Only one stretch of the records below is wanted: the lines from the one holding "X161000000Y-65500000D03*" through the one holding "X150000000Y-65500000D03*". Return it exactly, both ends included.

***** RECORDS FOR THE EXERCISE *****

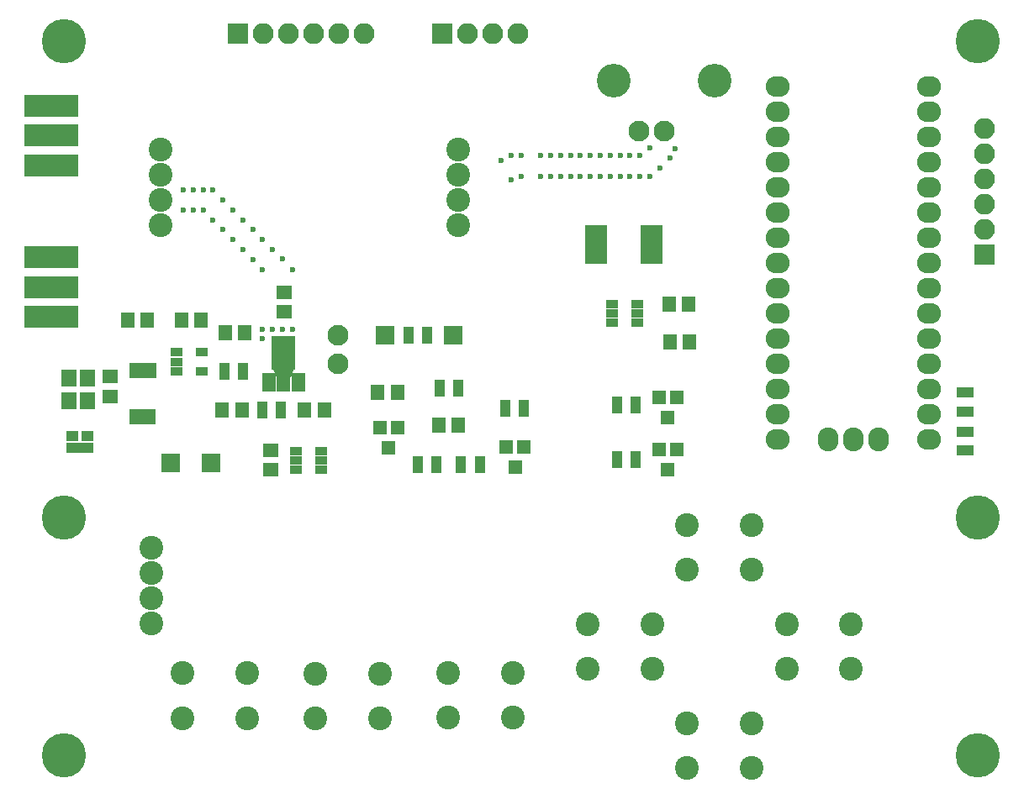
<source format=gts>
G04 #@! TF.FileFunction,Soldermask,Top*
%FSLAX46Y46*%
G04 Gerber Fmt 4.6, Leading zero omitted, Abs format (unit mm)*
G04 Created by KiCad (PCBNEW 4.0.7-e2-6376~58~ubuntu16.04.1) date Sat Dec 30 18:25:35 2017*
%MOMM*%
%LPD*%
G01*
G04 APERTURE LIST*
%ADD10C,0.100000*%
%ADD11C,0.600000*%
%ADD12C,4.464000*%
%ADD13R,1.400000X1.650000*%
%ADD14R,1.650000X1.400000*%
%ADD15R,1.900000X1.900000*%
%ADD16R,5.480000X2.200000*%
%ADD17C,0.700000*%
%ADD18R,2.100000X2.100000*%
%ADD19O,2.100000X2.100000*%
%ADD20R,2.300000X3.900000*%
%ADD21C,2.100000*%
%ADD22C,2.400000*%
%ADD23R,1.314400X1.314400*%
%ADD24R,1.400760X1.901140*%
%ADD25R,2.398980X3.399740*%
%ADD26R,1.100000X1.700000*%
%ADD27R,1.200000X1.100000*%
%ADD28R,2.800000X1.100000*%
%ADD29R,1.700000X1.100000*%
%ADD30R,1.162000X0.908000*%
%ADD31R,1.500000X1.700000*%
%ADD32R,0.650000X1.500000*%
%ADD33O,2.400000X2.100000*%
%ADD34O,2.100000X2.400000*%
%ADD35C,3.399740*%
G04 APERTURE END LIST*
D10*
D11*
X162000000Y-65500000D03*
X161000000Y-65500000D03*
X160000000Y-65500000D03*
X159000000Y-65500000D03*
X158000000Y-65500000D03*
X157000000Y-65500000D03*
X156000000Y-65500000D03*
X155000000Y-65500000D03*
X154000000Y-65500000D03*
X153000000Y-65500000D03*
X163000000Y-64750000D03*
X165500000Y-64800000D03*
X165000000Y-65800000D03*
X164000000Y-66750000D03*
X163000000Y-67650000D03*
X162000000Y-67650000D03*
X161000000Y-67650000D03*
X160000000Y-67650000D03*
X159000000Y-67650000D03*
X158000000Y-67650000D03*
X157000000Y-67650000D03*
X156000000Y-67650000D03*
X155000000Y-67650000D03*
X154000000Y-67650000D03*
X153000000Y-67650000D03*
X152000000Y-65500000D03*
X150000000Y-67650000D03*
X150000000Y-65500000D03*
X149000000Y-65500000D03*
X149000000Y-68000000D03*
X152000000Y-67650000D03*
X148000000Y-66000000D03*
X127000000Y-77000000D03*
X126000000Y-75950000D03*
X125000000Y-75000000D03*
X124000000Y-74000000D03*
X123000000Y-73000000D03*
X122000000Y-72000000D03*
X121000000Y-71000000D03*
X120000000Y-70000000D03*
X119000000Y-69000000D03*
X118000000Y-69000000D03*
X117000000Y-69000000D03*
X116000000Y-69000000D03*
X116000000Y-71000000D03*
X117000000Y-71000000D03*
X118000000Y-71000000D03*
X119000000Y-72000000D03*
X120000000Y-73000000D03*
X121000000Y-74000000D03*
X123000000Y-76000000D03*
X122000000Y-75000000D03*
X124000000Y-77000000D03*
X127000000Y-83000000D03*
X126000000Y-83000000D03*
X125000000Y-83000000D03*
X124000000Y-83000000D03*
D12*
X196000000Y-102000000D03*
X104000000Y-102000000D03*
X104000000Y-54000000D03*
X104000000Y-126000000D03*
X196000000Y-126000000D03*
D13*
X135600000Y-89400000D03*
X137600000Y-89400000D03*
X117800000Y-82100000D03*
X115800000Y-82100000D03*
X164900000Y-80500000D03*
X166900000Y-80500000D03*
X165000000Y-84300000D03*
X167000000Y-84300000D03*
X121900000Y-91200000D03*
X119900000Y-91200000D03*
D14*
X108600000Y-89800000D03*
X108600000Y-87800000D03*
D13*
X141700000Y-92700000D03*
X143700000Y-92700000D03*
X122200000Y-83400000D03*
X120200000Y-83400000D03*
X128200000Y-91200000D03*
X130200000Y-91200000D03*
D14*
X124800000Y-97200000D03*
X124800000Y-95200000D03*
X126200000Y-79300000D03*
X126200000Y-81300000D03*
D13*
X112400000Y-82100000D03*
X110400000Y-82100000D03*
D15*
X118800000Y-96500000D03*
X143200000Y-83600000D03*
X136300000Y-83600000D03*
D16*
X102750000Y-78800000D03*
X102750000Y-75800000D03*
D17*
X100710000Y-81800000D03*
X104710000Y-81800000D03*
X103710000Y-81300000D03*
X103710000Y-82300000D03*
X102710000Y-81800000D03*
X101710000Y-81300000D03*
X101710000Y-82300000D03*
X100710000Y-75800000D03*
X104710000Y-75800000D03*
X103710000Y-75300000D03*
X103710000Y-76300000D03*
X102710000Y-75800000D03*
X101710000Y-75300000D03*
X101710000Y-76300000D03*
D16*
X102750000Y-81800000D03*
X102740000Y-63500000D03*
X102740000Y-60500000D03*
D17*
X100700000Y-66500000D03*
X104700000Y-66500000D03*
X103700000Y-66000000D03*
X103700000Y-67000000D03*
X102700000Y-66500000D03*
X101700000Y-66000000D03*
X101700000Y-67000000D03*
X100700000Y-60500000D03*
X104700000Y-60500000D03*
X103700000Y-60000000D03*
X103700000Y-61000000D03*
X102700000Y-60500000D03*
X101700000Y-60000000D03*
X101700000Y-61000000D03*
D16*
X102740000Y-66500000D03*
D18*
X142060000Y-53200000D03*
D19*
X144600000Y-53200000D03*
X147140000Y-53200000D03*
X149680000Y-53200000D03*
D15*
X114700000Y-96500000D03*
D20*
X157600000Y-74500000D03*
X163200000Y-74500000D03*
D21*
X131600000Y-83600000D03*
X131600000Y-86500000D03*
D22*
X113700000Y-67430000D03*
X143700000Y-67430000D03*
X113700000Y-64890000D03*
X113700000Y-69970000D03*
X143700000Y-64890000D03*
X143700000Y-69970000D03*
X113700000Y-72510000D03*
X143700000Y-72510000D03*
D23*
X148522000Y-94900000D03*
X150300000Y-94900000D03*
X149411000Y-96932000D03*
X135811000Y-92984000D03*
X137589000Y-92984000D03*
X136700000Y-95016000D03*
D24*
X124598860Y-88351660D03*
X126100000Y-88351660D03*
X127601140Y-88351660D03*
D25*
X126100000Y-85400180D03*
D10*
G36*
X127300760Y-86674650D02*
X126800380Y-87823950D01*
X125399620Y-87823950D01*
X124899240Y-86674650D01*
X127300760Y-86674650D01*
X127300760Y-86674650D01*
G37*
D23*
X163911000Y-89884000D03*
X165689000Y-89884000D03*
X164800000Y-91916000D03*
X163911000Y-95184000D03*
X165689000Y-95184000D03*
X164800000Y-97216000D03*
D26*
X150300000Y-91000000D03*
X148400000Y-91000000D03*
X143950000Y-96700000D03*
X145850000Y-96700000D03*
D27*
X104850000Y-93800000D03*
X106350000Y-93800000D03*
D28*
X105600000Y-95000000D03*
D26*
X139600000Y-96700000D03*
X141500000Y-96700000D03*
X122050000Y-87300000D03*
X120150000Y-87300000D03*
X141800000Y-89000000D03*
X143700000Y-89000000D03*
X123950000Y-91200000D03*
X125850000Y-91200000D03*
X138650000Y-83600000D03*
X140550000Y-83600000D03*
X159650000Y-96200000D03*
X161550000Y-96200000D03*
X159650000Y-90700000D03*
X161550000Y-90700000D03*
D29*
X194700000Y-93350000D03*
X194700000Y-95250000D03*
X194700000Y-91300000D03*
X194700000Y-89400000D03*
D22*
X156750000Y-112750000D03*
X163250000Y-112750000D03*
X156750000Y-117250000D03*
X163250000Y-117250000D03*
X115900000Y-117700000D03*
X122400000Y-117700000D03*
X115900000Y-122200000D03*
X122400000Y-122200000D03*
X173250000Y-127250000D03*
X166750000Y-127250000D03*
X173250000Y-122750000D03*
X166750000Y-122750000D03*
X173250000Y-107250000D03*
X166750000Y-107250000D03*
X173250000Y-102750000D03*
X166750000Y-102750000D03*
X135780000Y-122250000D03*
X129280000Y-122250000D03*
X135780000Y-117750000D03*
X129280000Y-117750000D03*
X183250000Y-117250000D03*
X176750000Y-117250000D03*
X183250000Y-112750000D03*
X176750000Y-112750000D03*
X149150000Y-122150000D03*
X142650000Y-122150000D03*
X149150000Y-117650000D03*
X142650000Y-117650000D03*
D30*
X159160000Y-80495000D03*
X159160000Y-82400000D03*
X161700000Y-81447500D03*
X159160000Y-81447500D03*
X161700000Y-82400000D03*
X161700000Y-80495000D03*
D31*
X104450000Y-87950000D03*
X104450000Y-90250000D03*
X106350000Y-90250000D03*
X106350000Y-87950000D03*
D30*
X115330000Y-85347500D03*
X115330000Y-87252500D03*
X117870000Y-85347500D03*
X115330000Y-86300000D03*
X117870000Y-87252500D03*
D32*
X110900000Y-91850000D03*
X111400000Y-91850000D03*
X111900000Y-91850000D03*
X112400000Y-91850000D03*
X112900000Y-91850000D03*
X112916000Y-87150000D03*
X112408000Y-87150000D03*
X111900000Y-87150000D03*
X111392000Y-87150000D03*
X110884000Y-87150000D03*
D30*
X127360000Y-95300000D03*
X127360000Y-97205000D03*
X129900000Y-96252500D03*
X127360000Y-96252500D03*
X129900000Y-97205000D03*
X129900000Y-95300000D03*
D22*
X112800000Y-112710000D03*
X112800000Y-110170000D03*
X112800000Y-107630000D03*
X112800000Y-105090000D03*
D33*
X191100000Y-94120000D03*
X175900000Y-94120000D03*
X191100000Y-91580000D03*
X175900000Y-91580000D03*
X191100000Y-89040000D03*
X175900000Y-89040000D03*
X191100000Y-86500000D03*
X175900000Y-86500000D03*
X191100000Y-83960000D03*
X175900000Y-83960000D03*
X191100000Y-81420000D03*
X175900000Y-81420000D03*
X191100000Y-78880000D03*
X175900000Y-78880000D03*
X191100000Y-76340000D03*
X175900000Y-76340000D03*
X191100000Y-73800000D03*
X175900000Y-73800000D03*
X191100000Y-71260000D03*
X175900000Y-71260000D03*
X191100000Y-68720000D03*
X175900000Y-68720000D03*
X191100000Y-66180000D03*
X175900000Y-66180000D03*
X191100000Y-63640000D03*
X175900000Y-63640000D03*
X191100000Y-61100000D03*
X175900000Y-61100000D03*
X191100000Y-58560000D03*
X175900000Y-58560000D03*
D34*
X186040000Y-94120000D03*
X183500000Y-94120000D03*
X180960000Y-94120000D03*
D35*
X159320000Y-58000000D03*
X169480000Y-58000000D03*
D21*
X164400000Y-63080000D03*
X161860000Y-63080000D03*
D12*
X196000000Y-54000000D03*
D18*
X121480000Y-53200000D03*
D19*
X124020000Y-53200000D03*
X126560000Y-53200000D03*
X129100000Y-53200000D03*
X131640000Y-53200000D03*
X134180000Y-53200000D03*
D18*
X196700000Y-75480000D03*
D19*
X196700000Y-72940000D03*
X196700000Y-70400000D03*
X196700000Y-67860000D03*
X196700000Y-65320000D03*
X196700000Y-62780000D03*
D11*
X124000000Y-84000000D03*
M02*

</source>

*****

§ **WRITTEN SOLUTION**
X161000000Y-65500000D03*
X160000000Y-65500000D03*
X159000000Y-65500000D03*
X158000000Y-65500000D03*
X157000000Y-65500000D03*
X156000000Y-65500000D03*
X155000000Y-65500000D03*
X154000000Y-65500000D03*
X153000000Y-65500000D03*
X163000000Y-64750000D03*
X165500000Y-64800000D03*
X165000000Y-65800000D03*
X164000000Y-66750000D03*
X163000000Y-67650000D03*
X162000000Y-67650000D03*
X161000000Y-67650000D03*
X160000000Y-67650000D03*
X159000000Y-67650000D03*
X158000000Y-67650000D03*
X157000000Y-67650000D03*
X156000000Y-67650000D03*
X155000000Y-67650000D03*
X154000000Y-67650000D03*
X153000000Y-67650000D03*
X152000000Y-65500000D03*
X150000000Y-67650000D03*
X150000000Y-65500000D03*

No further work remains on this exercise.